Valued functions
Functions are black boxes and determining when two functions are equivalent is undecidable. That’s why:(= (fn [x] x) (fn [x] x))
is false (a clever compiler could sove this naive specific case but not all).
However from time to time I’d like functions constructed the same way be considered equals. For example (= (comp inc inc) (comp inc inc))
could be true and it wouldn’t necessitate a smart enough compiler or memoization.
It’s not without precedent: keywords, symbols, maps, sets and vectors are functions and also have value semantics: (= (hash-set 1) (hash-set 1))
is true!
In indexed-set I use maps whose values are functions, sometimes functions returned by higher-order functions and the user having no reference to the function returned by the hof can’t look it up in the map — if she calls the hof agin with the same arguments she gets another function which is not equal to the first one. This means that I should always let the user call the hof by herself and keep the result around. It may be ok for a low-level API but not for more user-friendly functions.
Helpfully, records have value semantics, can implement Java interfaces and do not already implement clojure.lang.IFn
and that’s what I have done:
(defrecord Op-By [key f init] clojure.lang.IFn (invoke [this m v] (let [k (key v)] (assoc m k (f (m k init) v))))) (defn- op-by [key f init] (Op-By. key f init))
instead of
(defn- op-by [key f init] (fn [m v]) (let [k (key v)] (assoc m k (f (m k init) v))))
I’m still not happy with that I’d like something more fluid (closer to fn, maybe built on reify but ideally a metadata flag on fn
e.g. (^:valued fn [m v] ...)
) ; I don’t think the type name is valueable, I’m on the fence concerning features I get for free from defrecord
(namely conj
, assoc
and dissoc
).
Hi Christophe,
interesting post. The question what a function is and where data ends and where code starts pops up in a couple of places. It reminded me of an issue I stumbled upon but never had the time to really dig into – how do you serialize and deserialize a sorted map/set that has a comparator?
Is a comparator just compiled code? Then it’s hard to (de)serialize.
Or should you store the source “AST” alongside the function as data (not that big an issue in a LISP)? Then you could (de)serialize it, and you could also compare those functions easily – what your post above is actually about.
Sometimes compilation feels a bit like ‘premature optimization’…
Otoh there’d probably be a lot of issues to tackle, like what subset of clojure would you allow for these functions (at least if you serialize and perhaps store the function source code, you wouldn’t want to allow a lot, think of different clojure versions with different sets of functions etc), although maybe that’s not an issue if you do everything in-process, rather than serializing out and deserializing back into another process.

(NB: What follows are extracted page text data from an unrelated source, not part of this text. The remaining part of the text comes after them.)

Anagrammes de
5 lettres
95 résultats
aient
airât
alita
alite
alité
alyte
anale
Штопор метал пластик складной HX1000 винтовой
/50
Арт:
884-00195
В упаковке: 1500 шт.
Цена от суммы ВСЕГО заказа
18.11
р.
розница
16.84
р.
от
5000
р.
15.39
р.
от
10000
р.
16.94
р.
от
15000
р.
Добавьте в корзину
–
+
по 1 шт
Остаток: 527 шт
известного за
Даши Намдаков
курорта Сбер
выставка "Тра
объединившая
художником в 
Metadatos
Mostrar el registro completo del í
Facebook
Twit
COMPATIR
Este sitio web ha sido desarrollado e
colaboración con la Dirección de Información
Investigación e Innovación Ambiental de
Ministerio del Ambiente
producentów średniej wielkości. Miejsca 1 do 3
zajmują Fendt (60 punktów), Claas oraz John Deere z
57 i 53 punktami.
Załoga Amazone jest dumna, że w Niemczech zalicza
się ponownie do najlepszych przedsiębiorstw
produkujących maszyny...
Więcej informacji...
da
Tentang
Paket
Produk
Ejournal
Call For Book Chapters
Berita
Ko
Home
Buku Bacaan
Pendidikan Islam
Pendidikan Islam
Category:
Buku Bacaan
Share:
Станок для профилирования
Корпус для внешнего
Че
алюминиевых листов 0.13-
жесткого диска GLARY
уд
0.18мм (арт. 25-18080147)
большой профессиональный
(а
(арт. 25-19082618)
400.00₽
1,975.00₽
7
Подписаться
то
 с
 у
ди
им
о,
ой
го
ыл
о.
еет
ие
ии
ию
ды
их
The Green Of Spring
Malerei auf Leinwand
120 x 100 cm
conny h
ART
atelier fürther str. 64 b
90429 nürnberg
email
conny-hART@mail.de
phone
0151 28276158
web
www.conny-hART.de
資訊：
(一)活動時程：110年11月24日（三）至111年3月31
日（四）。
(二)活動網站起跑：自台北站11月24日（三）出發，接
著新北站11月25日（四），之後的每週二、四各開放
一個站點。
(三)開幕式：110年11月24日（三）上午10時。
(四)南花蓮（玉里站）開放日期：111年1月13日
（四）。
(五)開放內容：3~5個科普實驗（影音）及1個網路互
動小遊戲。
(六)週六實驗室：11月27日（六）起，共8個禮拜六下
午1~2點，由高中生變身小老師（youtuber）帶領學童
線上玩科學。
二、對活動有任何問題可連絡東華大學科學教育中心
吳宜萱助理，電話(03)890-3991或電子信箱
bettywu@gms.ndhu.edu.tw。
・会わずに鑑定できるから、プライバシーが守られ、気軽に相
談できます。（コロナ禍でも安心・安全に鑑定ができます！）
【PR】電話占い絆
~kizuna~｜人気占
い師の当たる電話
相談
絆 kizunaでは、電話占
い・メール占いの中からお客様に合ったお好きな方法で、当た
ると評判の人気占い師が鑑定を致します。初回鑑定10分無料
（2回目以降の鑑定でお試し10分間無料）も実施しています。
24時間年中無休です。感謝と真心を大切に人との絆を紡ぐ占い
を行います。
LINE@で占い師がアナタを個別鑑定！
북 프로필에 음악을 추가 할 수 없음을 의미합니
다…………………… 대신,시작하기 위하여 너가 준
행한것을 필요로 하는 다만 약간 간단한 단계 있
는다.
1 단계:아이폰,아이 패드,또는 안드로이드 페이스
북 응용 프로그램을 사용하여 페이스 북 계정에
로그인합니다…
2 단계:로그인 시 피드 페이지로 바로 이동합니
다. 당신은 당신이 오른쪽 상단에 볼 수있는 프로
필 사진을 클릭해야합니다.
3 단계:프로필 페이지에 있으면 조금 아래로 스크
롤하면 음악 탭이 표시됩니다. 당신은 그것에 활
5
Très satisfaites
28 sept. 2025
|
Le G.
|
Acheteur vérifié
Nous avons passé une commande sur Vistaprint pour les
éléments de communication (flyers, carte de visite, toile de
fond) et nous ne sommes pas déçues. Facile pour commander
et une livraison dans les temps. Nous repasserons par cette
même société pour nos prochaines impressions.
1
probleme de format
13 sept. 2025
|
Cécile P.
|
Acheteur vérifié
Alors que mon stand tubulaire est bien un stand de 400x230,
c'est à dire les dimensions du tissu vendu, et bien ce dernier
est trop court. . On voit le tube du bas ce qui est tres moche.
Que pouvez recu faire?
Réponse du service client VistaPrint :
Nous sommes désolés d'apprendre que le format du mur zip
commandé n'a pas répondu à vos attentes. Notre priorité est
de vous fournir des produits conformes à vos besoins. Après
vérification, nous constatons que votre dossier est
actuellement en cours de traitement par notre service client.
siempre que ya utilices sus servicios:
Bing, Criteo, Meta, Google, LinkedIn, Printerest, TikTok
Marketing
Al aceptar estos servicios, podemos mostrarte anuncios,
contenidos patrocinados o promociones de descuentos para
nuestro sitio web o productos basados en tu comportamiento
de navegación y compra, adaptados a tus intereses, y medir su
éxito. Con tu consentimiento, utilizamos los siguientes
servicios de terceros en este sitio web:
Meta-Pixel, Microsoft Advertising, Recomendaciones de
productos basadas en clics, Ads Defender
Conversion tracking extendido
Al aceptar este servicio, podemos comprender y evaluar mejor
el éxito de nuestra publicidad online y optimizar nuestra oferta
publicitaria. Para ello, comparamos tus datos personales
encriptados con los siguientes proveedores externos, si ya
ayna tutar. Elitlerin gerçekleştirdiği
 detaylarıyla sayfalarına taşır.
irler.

Another issue would be people passing in closures – can you ensure that doesn’t happen? Or maybe that’s actually not that hard, like running (eval) on the function with some dummy data and see what happens…
P.S. Minor issue, but there seems to be an HTML escaping issue with “emdash” in your post.
Hi Eugen,
While writing this post I was only thinking “in-process”, serialization was out of scope.
To me, the problem with generalized serialization as a *data* serialization mechanism is to know when to stop to not serialize half the environment and to understand what are the requirements you implicitly put on the consumer.
I think serialization is a complex term which covers multiple distinct needs. I tend to have a polarized view on it:
* either you want to serialize data for consumption by another application (including a future new version of the original application or the same application in a different environement etc.) in which case I lean towards a greatest common subset which is easy to map to json, sql tables or XML. Sorted collection for example have no place in it. The consuming application has to know, as part of the format, this — the knowledge can be a library.
* either you want to checkpoint the whole application state and external os-level tools are a better fit for that.
PS: fixed, thanks.
In addition to all specified above, I can think of many uses of keeping the ‘non compiled’ version of a function.
As one example, it can be very useful to be able to query a function for its closure, understanding in run time all the inputs affect its output.
I would find it useful when implementing memoization strategies that depend on a function, its inputs, and its closure. Today I confine myself to memoizing closureless functions only which is usually ok, but some cases really would benefit from partially binding the first arguments of a function.
for example:
(let [a 5
b 5
fa (partial + a)
fb (partial + b)
c (fa 7)
d (fb 7)]
(= c d))
fa and fb are equal, but there is no runtime mechanism that gives you the tools to start trying to understand that.